-- Material for the task --
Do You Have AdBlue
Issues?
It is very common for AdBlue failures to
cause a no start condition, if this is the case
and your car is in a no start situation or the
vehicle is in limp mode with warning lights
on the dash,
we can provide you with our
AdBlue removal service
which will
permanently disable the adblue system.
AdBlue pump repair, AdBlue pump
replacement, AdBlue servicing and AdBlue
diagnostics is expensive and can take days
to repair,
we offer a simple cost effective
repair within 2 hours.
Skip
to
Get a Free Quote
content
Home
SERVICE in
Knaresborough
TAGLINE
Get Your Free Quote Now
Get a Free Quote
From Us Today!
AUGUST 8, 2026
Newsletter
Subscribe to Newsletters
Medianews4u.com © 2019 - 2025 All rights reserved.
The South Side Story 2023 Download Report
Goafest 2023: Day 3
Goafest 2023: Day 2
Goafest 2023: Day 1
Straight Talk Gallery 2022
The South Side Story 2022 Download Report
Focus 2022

-- Work item --
Across the material, report every line that has the word "Goafest".

-- Written answer --
Goafest 2023: Day 3
Goafest 2023: Day 2
Goafest 2023: Day 1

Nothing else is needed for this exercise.